Harold Ramis’ The Ice Harvest is a low-key, claustrophobic movie set on Christmas Eve, as John Cusack, having stolen over two million dollars from the mob, wanders around Wichita Falls, Kansas, dodging potential hit men, anguishing about the trustworthiness of his partner in crime (Billy Bob Thornton) and plotting escape with his primary object of desire (Connie Nielsen). The backdrop is crammed with strippers and lowlifes, and Cusack is oddly compelling as someone who revels in these indicia of masculinity without ever really feeling at one with them; the theme of challenged potency is reinforced by a long interlude with Oliver Platt as his best friend (who’s married, devastatingly unhappily, to Cusack’s ex-wife), oozing drunken neediness all over the screen. The set-up belongs to film noir, with all the double-crossings and ambiguities and angst, and while it’s rather too flat to be a compelling thriller, it’s oddly affecting as a weird, displaced reflection on middle-aged male anxiety. Director Ramis usually works in a much more ingratiating vein, but I hope he continues down this icier road.
Protocols of Zion is a documentary by Marc Levin, who’s best known for Slam, rooted in his astonishment at Jewish conspiracy myths that circulated in the wake of 9/11. Levin quickly sources much of this in the ongoing Internet-driven popularity of a 19th-century screed, and goes on from there to a ramshackle survey of contemporary anti-Semitism, relying rather too much on the blatherings of people he meets in the street and various fringe characters (he also brings his aging father along with him most of time, to no particular end). He also spends much time circling around Mel Gibson’s Passion of the Christ, although never nails (sorry) that wretched work as effectively as he should. Overall, as an agitator Levin is no Michael Moore, and as an analyst he’s far below the level of (for example) Eugene Jarecki’s masterful analysis of the military-industrial complex Why we Fight (which I saw at the film festival and is due on PBS soon). The film’s overall thinness is a real shame, for it’s obviously well intended, and the resurgence of anti-Semitism is one of the most depressing signs of mankind’s pervasive neurotic cowardice.

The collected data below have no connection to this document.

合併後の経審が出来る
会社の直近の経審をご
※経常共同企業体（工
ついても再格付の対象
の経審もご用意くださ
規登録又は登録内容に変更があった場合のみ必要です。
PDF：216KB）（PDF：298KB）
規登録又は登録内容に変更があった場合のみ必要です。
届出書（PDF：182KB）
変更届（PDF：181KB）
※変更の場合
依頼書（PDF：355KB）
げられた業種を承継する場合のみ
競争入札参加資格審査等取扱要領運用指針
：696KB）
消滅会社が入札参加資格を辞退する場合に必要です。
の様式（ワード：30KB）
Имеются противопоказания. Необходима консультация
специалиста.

From there it’s a natural segue to Stephen Gaghan’s Syriana is an admirably ambitious journey across the spectrum of the oil business, from Washington to Beirut. It blends almost too many plotlines to count, and I can’t imagine anyone not missing some of the narrative points at a first viewing. Most prominent in the mix are George Clooney as a CIA agent and Matt Damon as an industry analyst; the film gradually coalesces on the power struggle in an oil-rich Middle Eastern country (in which the US blatantly, almost gleefully, meddles) and on the corporate-office machinations surrounding an industry takeover. For all its difficulties, it’s a fascinating film, although Gaghan (who won an Oscar for writing Traffic) seems at this point more of a strategist than an artist, and the movie – predominantly even-toned – lacks the muscularity that someone like Michael Mann might have brought to it.

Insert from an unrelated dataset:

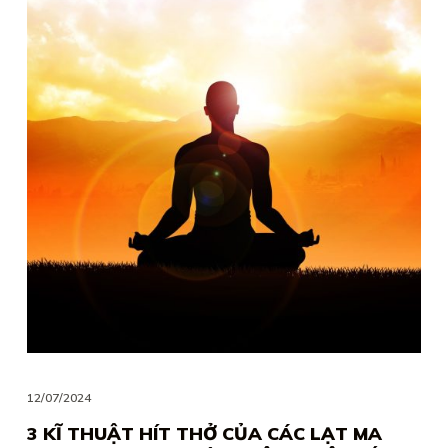
12/07/2024
3 KĨ THUẬT HÍT THỞ CỦA CÁC LẠT MA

This isn’t entirely inappropriate though, for the film’s general sobriety bolsters its despairing undertone. One of the last lines spoken in the film, left on tape by a suicide bomber, is that “The next world is the true life,” and the film renders it tempting to hope this is so, for the world of Syriana is barely worth saving. American institutions appear particularly corrupt and venal here (“Corruption is our protection,” says one power player), with idealism and justice depicted as mere tools of corporate power, and all foreign engagement as a cynical sham in the grip of (here it is again) the military-industrial complex. Personal relationships are equally untrustworthy, and all that’s good appears merely transient. I have no particular issue with any of this, but the film lacks the subtlety or overall eloquence to convince as advocacy; taken purely on its own terms, it could almost be dismissed as a paranoid fantasy born from too much time in the research library. Gaghan might not be completely unhappy with that assessment though, if the implication is that the film is a spur to further self-education and action.